__EXERCISE INSTRUCTIONS__
From the entries below, report how many lines contain the string "modifier". Only the number is wanted.

__GIVEN RECORDS__
-------

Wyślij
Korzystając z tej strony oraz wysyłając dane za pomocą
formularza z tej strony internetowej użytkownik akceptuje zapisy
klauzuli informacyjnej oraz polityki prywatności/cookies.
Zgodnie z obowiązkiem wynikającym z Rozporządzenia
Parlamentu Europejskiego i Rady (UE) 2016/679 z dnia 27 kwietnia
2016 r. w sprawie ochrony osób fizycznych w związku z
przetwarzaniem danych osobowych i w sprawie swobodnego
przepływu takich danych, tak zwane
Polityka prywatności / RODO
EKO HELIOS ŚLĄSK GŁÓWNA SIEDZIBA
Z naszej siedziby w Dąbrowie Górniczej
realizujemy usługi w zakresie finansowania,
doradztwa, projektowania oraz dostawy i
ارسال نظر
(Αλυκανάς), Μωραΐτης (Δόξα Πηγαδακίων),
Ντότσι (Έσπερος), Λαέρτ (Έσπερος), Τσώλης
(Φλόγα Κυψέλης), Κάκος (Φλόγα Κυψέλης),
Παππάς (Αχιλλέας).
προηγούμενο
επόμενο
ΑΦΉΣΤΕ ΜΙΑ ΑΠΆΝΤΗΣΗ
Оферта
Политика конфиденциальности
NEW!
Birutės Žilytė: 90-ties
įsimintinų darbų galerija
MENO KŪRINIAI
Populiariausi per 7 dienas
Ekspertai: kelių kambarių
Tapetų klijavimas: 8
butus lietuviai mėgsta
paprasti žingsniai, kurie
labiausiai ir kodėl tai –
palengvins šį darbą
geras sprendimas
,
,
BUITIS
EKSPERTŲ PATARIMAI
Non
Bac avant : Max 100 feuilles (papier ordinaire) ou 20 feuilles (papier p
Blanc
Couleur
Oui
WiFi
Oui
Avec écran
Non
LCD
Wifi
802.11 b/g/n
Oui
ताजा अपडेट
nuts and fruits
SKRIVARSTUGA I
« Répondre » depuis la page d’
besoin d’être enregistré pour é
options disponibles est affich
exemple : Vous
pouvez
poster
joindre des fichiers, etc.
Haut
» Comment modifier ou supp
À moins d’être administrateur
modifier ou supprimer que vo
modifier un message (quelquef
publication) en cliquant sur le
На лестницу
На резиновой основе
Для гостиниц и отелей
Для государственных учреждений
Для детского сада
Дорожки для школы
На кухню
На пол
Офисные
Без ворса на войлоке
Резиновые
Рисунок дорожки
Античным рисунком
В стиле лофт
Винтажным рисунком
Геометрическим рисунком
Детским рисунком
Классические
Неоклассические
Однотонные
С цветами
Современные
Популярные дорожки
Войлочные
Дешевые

-------

__WRITTEN SOLUTION__
3